The mixed batteries played a particularly important role between June 1944 and March 1945, when a significant proportion of the AA Command's resources was deployed to southern England to deal with the threat posed by German V-1 flying bombs.

Reference: General Sir Frederick Pile,
Ack-Ack: Britain's Defence Against Air Attack During the Second World War,
1949.

NIGHT WITCHES

Soviet Women Combat Pilots in World War II

Of the three all-women air regiments for which
Marina Raskova
(see Chapter 7) was responsible, the most celebrated was the 588th Night Bomber Regiment, known as “the Night Witches.”

The regiment's aircrew flew obsolete wood-and-fabric Polikarpov Po-2 biplanes on night operations against targets in the enemy's rear areas. The strategic importance of these missions was not high, but the psychological effect was often considerable on exhausted German formations recovering from heavy fighting. With its 110-horsepower engine, the highly maneuverable Po-2 had a maximum speed of only 94 miles per hour, lower than the stall speeds of the high-performance German Messerschmitt-109 or Focke Wulf-190 fighters, which made it very hard to shoot down as it flew along the deck to launch its bombing run. Near the target, the Po-2's pilots would cut their engines and glide into the attack, the whistling of the wind against the aircraft's bracing wires prompting the Germans to coin the phrase “Night Witches.” In a practice that recalled the early bombing operations of World War I, the bomb load was sometimes stored inside the Po-2 and tossed overboard by the aircrew. Most of the women declined to wear parachutes, preferring death to becoming prisoners of war.
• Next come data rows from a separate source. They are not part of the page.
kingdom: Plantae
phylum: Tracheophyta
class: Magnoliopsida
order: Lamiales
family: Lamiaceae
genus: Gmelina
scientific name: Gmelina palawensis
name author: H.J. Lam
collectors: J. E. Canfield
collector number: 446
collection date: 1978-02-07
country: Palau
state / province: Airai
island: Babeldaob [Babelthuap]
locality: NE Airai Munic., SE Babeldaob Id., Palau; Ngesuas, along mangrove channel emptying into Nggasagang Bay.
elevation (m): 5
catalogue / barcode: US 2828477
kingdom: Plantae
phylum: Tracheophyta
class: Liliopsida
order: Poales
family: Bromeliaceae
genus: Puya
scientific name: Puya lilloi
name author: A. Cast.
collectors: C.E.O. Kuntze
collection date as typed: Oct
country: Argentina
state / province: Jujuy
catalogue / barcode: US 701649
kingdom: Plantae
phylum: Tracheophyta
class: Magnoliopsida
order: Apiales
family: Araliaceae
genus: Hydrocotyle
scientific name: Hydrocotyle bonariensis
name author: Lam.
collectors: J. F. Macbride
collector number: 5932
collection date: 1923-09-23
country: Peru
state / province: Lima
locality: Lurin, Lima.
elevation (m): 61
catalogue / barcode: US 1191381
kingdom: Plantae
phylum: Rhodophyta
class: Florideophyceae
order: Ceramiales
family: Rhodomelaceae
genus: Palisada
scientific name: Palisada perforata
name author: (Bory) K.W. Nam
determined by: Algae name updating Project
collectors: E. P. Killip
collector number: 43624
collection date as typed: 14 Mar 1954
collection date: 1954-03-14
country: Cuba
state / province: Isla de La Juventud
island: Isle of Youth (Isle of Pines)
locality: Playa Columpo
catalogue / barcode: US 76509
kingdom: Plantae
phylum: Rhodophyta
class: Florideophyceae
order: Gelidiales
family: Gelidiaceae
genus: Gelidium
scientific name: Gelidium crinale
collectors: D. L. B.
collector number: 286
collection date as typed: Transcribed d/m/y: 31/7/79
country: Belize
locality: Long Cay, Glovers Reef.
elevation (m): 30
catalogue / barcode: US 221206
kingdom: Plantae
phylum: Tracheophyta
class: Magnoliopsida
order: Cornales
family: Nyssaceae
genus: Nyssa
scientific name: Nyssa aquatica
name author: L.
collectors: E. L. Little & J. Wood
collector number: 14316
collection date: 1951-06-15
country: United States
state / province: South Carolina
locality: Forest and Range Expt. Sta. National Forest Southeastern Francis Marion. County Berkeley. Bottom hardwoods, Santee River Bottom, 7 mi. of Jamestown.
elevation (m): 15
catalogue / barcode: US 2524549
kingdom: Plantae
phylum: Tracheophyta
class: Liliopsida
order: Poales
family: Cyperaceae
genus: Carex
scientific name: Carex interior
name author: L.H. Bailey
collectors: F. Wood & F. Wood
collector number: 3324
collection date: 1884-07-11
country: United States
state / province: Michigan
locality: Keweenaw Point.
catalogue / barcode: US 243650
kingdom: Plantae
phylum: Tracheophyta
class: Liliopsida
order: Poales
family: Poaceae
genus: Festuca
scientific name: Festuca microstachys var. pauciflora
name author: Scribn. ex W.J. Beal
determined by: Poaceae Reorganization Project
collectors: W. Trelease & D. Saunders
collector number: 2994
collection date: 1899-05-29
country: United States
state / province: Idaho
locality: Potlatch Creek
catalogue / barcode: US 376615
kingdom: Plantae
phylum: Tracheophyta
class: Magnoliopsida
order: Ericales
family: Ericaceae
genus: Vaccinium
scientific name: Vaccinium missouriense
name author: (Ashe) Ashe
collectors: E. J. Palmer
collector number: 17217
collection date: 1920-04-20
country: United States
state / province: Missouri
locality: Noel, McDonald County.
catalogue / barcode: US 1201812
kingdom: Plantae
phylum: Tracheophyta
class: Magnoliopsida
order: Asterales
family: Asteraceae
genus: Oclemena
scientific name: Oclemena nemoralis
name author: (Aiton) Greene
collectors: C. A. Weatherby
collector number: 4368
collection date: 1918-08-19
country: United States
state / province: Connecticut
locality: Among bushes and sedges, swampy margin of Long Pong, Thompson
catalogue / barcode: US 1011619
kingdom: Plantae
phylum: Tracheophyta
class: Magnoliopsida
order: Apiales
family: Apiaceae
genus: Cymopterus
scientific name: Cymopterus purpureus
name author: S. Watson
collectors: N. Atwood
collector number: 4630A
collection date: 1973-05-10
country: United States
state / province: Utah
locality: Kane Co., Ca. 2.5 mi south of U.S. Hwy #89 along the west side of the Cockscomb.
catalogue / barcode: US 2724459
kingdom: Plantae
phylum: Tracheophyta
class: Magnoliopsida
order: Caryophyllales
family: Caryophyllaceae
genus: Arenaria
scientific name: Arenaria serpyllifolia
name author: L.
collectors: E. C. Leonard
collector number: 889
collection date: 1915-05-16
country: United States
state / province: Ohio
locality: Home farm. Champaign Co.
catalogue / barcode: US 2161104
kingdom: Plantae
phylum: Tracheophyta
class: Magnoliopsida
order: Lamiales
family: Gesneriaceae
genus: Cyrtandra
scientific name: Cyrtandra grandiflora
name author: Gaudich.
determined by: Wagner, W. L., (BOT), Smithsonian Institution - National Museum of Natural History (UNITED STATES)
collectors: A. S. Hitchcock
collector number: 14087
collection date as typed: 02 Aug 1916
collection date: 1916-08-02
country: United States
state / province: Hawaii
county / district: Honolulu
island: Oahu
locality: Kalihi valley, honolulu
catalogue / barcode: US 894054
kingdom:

The 588th Night Bomber Regiment, commanded by Yevdokia Bershanskaya, was in action from 1942, when it was deployed to the Kuban region in the southern Soviet Union, up to the fall of Berlin in 1945. In February 1943, in recognition of its outstanding service, it was redesignated the Forty-sixth Guards Night Bomber Regiment, and by the end of the war it had flown 24,000 combat missions, dropping 23,000 tons of bombs. No fewer than 23 of its aircrew became Heroes of the Soviet Union (the title Mother Heroine of the Soviet Union was reserved for women who patriotically produced large numbers of children).

Reference: Reina Pennington,
Wings, Women, and War: Soviet Airwomen in World War II Combat,
2002.

RASKOVA, MARINA

Pioneering Soviet Aviatrix, b. 1912, d. 1943

Raskova was a record-breaking pilot in the interwar years, and in World War II the driving force behind the formation of three female combat formations that flew more than thirty thousand sorties for the Red Air Force (VVS) on the Eastern Front.

Raskova was a polymath, an excellent musician, a fluent French- and Spanish-speaker, a scientist, and an airwoman. Trained as a navigator, she acquired a pilot's license in 1935 and two years later, while teaching at the Zhukovsky Air Academy, embarked on a series of record-breaking endurance flights. At the age of twenty-six she was awarded the Gold Star of Hero of the Soviet Union and was often referred to as “the Soviet Amelia Earhart.”